Digits to use for percent share of weight value.

extensive

If TRUE (default) calculate new estimate values as weighted sums and re-calculate margin of error with tidycensus::moe_sum(). If FALSE, calculate new estimate values as weighted means (appropriate for ACS median variables) and drop the margin of error. perc is also always set to FALSE if extensive is FALSE.

coverage

If TRUE (default), it is assumed that area does not cover the full extent of the block_xwalk and an additional feature is added with the difference between the unioned area geometry and unioned block_xwalk geometry. This additional coverage ensures that blocks are accurately assigned to this alternate geography but it is excluded from the returned data frame. If coverage is TRUE and all features in area overlap with block_xwalk, the function issues a warning and then resets coverage to FALSE. The reverse option is applied if any features from area do not overlap

erase

If TRUE, apply tigris::erase_water() to input area and block_xwalk before joining. Defaults to FALSE. If erase is a sf object, the geometry of the input sf is erased from area and block_xwalk. This option is intended to support erasing open space or other non-developed land as well as water areas.

area_threshold

The percentile rank cutoff of water areas to use in the erase operation, ranked by size. Defaults to 0.75, representing the water areas in the 75th percentile and up (the largest 25 percent of areas). This value may need to be modified by the user to achieve optimal results for a given location.

keep_geometry

If TRUE, area_xwalk is a sf object with the same geometry as the input area. Defaults to FALSE.

crs

Coordinate reference system to use for input data. Recommended to set to a projected CRS if input area data is in a geographic CRS.

...

Passed to make_block_xwalk().

data

A data frame downloaded with tidycensus::get_acs().

area_xwalk

A area crosswalk data frame created with make_area_xwalk(). Required for use_area_xwalk().

geography

A character string used as general description for area geography type. Defaults to "area" but typical values could include "neighborhood", "planning district", or "service area".

variable_col

Variable column name.
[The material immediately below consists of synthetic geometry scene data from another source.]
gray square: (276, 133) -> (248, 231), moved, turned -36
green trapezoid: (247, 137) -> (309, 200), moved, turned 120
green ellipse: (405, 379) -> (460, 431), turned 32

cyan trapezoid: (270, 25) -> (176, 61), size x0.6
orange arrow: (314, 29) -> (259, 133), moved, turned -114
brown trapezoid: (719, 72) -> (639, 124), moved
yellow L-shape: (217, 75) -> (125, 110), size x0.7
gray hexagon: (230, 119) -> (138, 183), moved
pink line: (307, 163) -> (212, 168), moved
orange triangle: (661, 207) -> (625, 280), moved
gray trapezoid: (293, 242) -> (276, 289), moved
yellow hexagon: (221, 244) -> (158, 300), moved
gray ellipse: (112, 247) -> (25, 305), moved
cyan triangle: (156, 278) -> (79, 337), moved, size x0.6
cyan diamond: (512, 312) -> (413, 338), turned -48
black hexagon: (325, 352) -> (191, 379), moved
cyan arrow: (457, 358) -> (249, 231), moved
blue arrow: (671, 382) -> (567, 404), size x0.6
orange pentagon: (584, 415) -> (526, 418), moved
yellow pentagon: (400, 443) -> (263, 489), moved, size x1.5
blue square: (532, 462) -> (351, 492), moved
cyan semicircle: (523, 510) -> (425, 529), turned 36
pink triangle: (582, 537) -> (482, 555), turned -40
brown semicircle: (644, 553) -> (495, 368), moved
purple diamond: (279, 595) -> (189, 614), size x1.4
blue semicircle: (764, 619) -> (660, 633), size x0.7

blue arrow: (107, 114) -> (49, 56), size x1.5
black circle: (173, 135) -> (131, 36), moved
Defaults to "variable"

value_col, moe_col

Value and margin of error column names (defaults to "estimate" and "moe").

perc

If TRUE (default), use the denominator column ID to calculate each estimate as a percent share of the denominator value and use tidycensus::moe_prop() to calculate a new margin of error for the percent estimate.

Value

A tibble or a sf object.

Details

Using an area crosswalk

After creating an area crosswalk with make_area_xwalk(), you can pass the crosswalk to use_area_xwalk() along with a data frame from tidycensus::get_acs() or get_acs_tables(). At a minimum, the data must have a column with the same name as geoid_col along with columns named "variable", "estimate", and "moe". Please note that this approach to aggregation does not work well if your data contains "jam" values, e.g. the substitution of 0 for "1939 or older" for the Median Year Built variable. Ideally, the weight used for aggregation should be based on household counts when aggregating a household-level variable and population counts when aggregating a individual-level variable.